Se ocorrer uma rachadura, não tente remover ou mover o vidro imediatamente.

Primeiro, garanta um espaço para que as pessoas, especialmente as crianças, não se aproximem dele.

Não toque nas bordas afiadas com as mãos desprotegidas e não tente remover você mesmo peças grandes ou instáveis.

É útil tirar fotos de:

  • toda a construção em vidro;
  • o local onde a fissura começou;
  • posição das asas deslizantes;
  • posição de persianas e cortinas;
  • itens que estavam próximos ao vidro;
  • a sombra que caía na superfície naquele momento.

Essas fotos podem ser muito úteis para determinar a possível causa.

Armazenamento adequado antes da instalação

Armazenamento vertical adequado de vidro isolante térmico

Imagem 6 - O vidro com isolamento térmico é armazenado na posição vertical, estável e longe da luz solar direta

O risco de ruptura térmica existe antes mesmo da instalação do vidro.

Durante os meses de verão, atenção especial deve ser dada ao local e como o vidro isolante térmico é armazenado.

As embalagens de vidro não devem ser deixadas expostas à luz solar direta, principalmente se os painéis estiverem densamente empilhados um ao lado do outro e cobertos com película transparente.

O filme transparente não representa proteção confiável contra o sol. Em alguns casos, pode reter adicionalmente o calor e criar um efeito semelhante ao de estufa.

Os painéis externos da embalagem podem aquecer mais rápido do que os painéis internos, enquanto o calor fica retido entre os painéis.
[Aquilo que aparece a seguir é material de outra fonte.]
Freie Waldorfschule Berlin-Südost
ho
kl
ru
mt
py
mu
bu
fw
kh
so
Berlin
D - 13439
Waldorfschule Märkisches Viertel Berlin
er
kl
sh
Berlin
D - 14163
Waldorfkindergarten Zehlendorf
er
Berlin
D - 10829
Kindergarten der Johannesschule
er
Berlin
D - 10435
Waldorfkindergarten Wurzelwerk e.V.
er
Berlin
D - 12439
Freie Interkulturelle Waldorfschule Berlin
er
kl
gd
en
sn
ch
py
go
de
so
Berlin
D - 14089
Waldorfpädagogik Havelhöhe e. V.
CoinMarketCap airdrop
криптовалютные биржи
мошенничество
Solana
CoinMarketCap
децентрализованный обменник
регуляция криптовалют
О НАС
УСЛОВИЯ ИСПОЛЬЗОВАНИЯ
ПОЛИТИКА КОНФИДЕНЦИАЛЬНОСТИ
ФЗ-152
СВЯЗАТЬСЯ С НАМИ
Isto cria grandes diferenças de temperatura e tensões adicionais.

Portanto, os óculos devem:

  • armazenar em local coberto e seco;
  • proteger da radiação solar direta;
  • mantenha longe de aquecedores e outras fontes de calor;
  • armazenar na posição vertical sobre suportes adequados e estáveis;
  • proteger contra impactos e danos nas bordas;
  • cubra para que haja um fluxo de ar sob a tampa;
  • antes da instalação, ajuste gradualmente às condições do ambiente.

Se houver uma grande diferença entre a temperatura de armazenamento e a temperatura no local de instalação, a estrutura deve ser temperada gradualmente.
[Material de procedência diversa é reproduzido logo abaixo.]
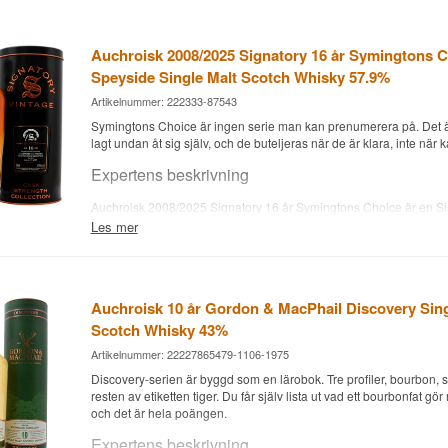
Auchroisk 2008/2025 Signatory 16 år Symingtons 
Speyside Single Malt Scotch Whisky 57.9%
Artikelnummer: 222333-87543
Symingtons Choice är ingen serie man kan prenumerera på. Det är
lagt undan åt sig själv, och de buteljeras när de är klara, inte när k
Expertens beskrivning
Auchroisk 2008/2025 Signatory 16 år Symingtons Choice är en S
Malt Scotch Whisky, lagrad på ett förstgångsfyllt Oloroso-sherryfat 
Les mer
fatstyrka vid 57,9%. Fat nr. 4 gav 339 flaskor, och whiskyn är varken 
färgad.
Ett förstgångsfyllt Oloroso-fat är bland de mest aktiva fat som finns
lägger det på torkad frukt, nötter och krydda i tjocka lager, och st
Auchroisk 10 år Gordon & MacPhail Discovery Sing
håller ihop alltihop i stället för att låta det flyta ut.
Scotch Whisky 43%
Auchroisk byggdes 1974 för att leverera malt till J&B-blenden, och d
Artikelnummer: 22227865479-1106-1975
citrusdrivna stil är här nästan helt täckt. Det är sherryn som talar,
Discovery-serien är byggd som en lärobok. Tre profiler, bourbon, s
håller strukturen under.
resten av etiketten tiger. Du får själv lista ut vad ett bourbonfat g
Smaknoter
och det är hela poängen.
Expertens beskrivning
Mudanças repentinas de temperatura devem ser evitadas.

As regras mais importantes no uso diário

A maioria dos problemas pode ser evitada com alguns hábitos simples.
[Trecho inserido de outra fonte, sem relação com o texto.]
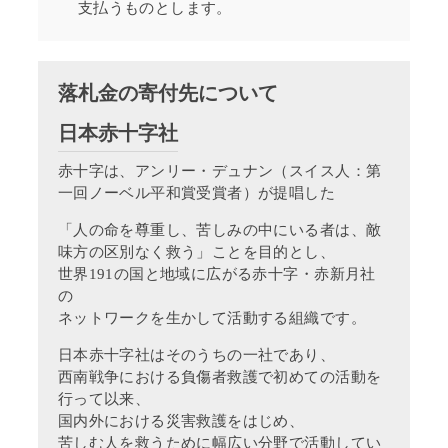
支払うものとします。
落札金の寄付先について
日本赤十字社
赤十字は、アンリー・デュナン（スイス人：第
一回ノーベル平和賞受賞者）が提唱した
「人の命を尊重し、苦しみの中にいる者は、敵
味方の区別なく救う」ことを目的とし、
世界191の国と地域に広がる赤十字・赤新月社
の
ネットワークを生かして活動する組織です。
日本赤十字社はそのうちの一社であり、
西南戦争における負傷者救護で初めての活動を
行って以来、
国内外における災害救護をはじめ、
苦しむ人を救うために幅広い分野で活動してい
Durante o sol forte, não deixe as asas de vidro deslizantes completamente dobradas uma sobre a outra por horas.

Evite que persianas e persianas fiquem por muito tempo em uma posição onde apenas uma parte do vidro fique na sombra.

Deixe espaço suficiente entre o vidro e as cortinas para permitir a circulação de ar.

Não coloque objetos escuros, caixas, móveis e travesseiros diretamente sobre a superfície de vidro ensolarada.

Não cole filmes não testados e adesivos escuros no vidro.

Mantenha aquecedores, refletores e outras fontes de calor forte a uma distância suficiente.

Não resfrie repentinamente o vidro aquecido com água muito fria.

Se notar danos na borda, impacto ou início de rachadura, entre em contato com o fabricante ou um profissional.

Conclusão

O vidro isolante térmico moderno foi projetado para resistir ao sol, chuva, vento e mudanças de estação durante anos.

No entanto, mesmo o vidro de qualidade não é resistente a todas as situações.

O maior problema não é apenas a alta temperatura, mas o fato de que diferentes partes da mesma superfície de vidro podem ser aquecidas em taxas diferentes.

Deve-se, portanto, prestar especial atenção a grandes pedras deslizantes, asas dobradas, persianas parcialmente abaixadas, cortinas próximas ao vidro, películas instaladas posteriormente, fontes de calor locais e objetos que impeçam o resfriamento normal da superfície.

Fratura térmica muitas vezes parece que o vidro quebrou sem motivo.

A razão, entretanto, existe com mais frequência.

A boa notícia é que com armazenamento adequado, seleção adequada de vidros e alguns hábitos simples, o risco pode ser significativamente reduzido.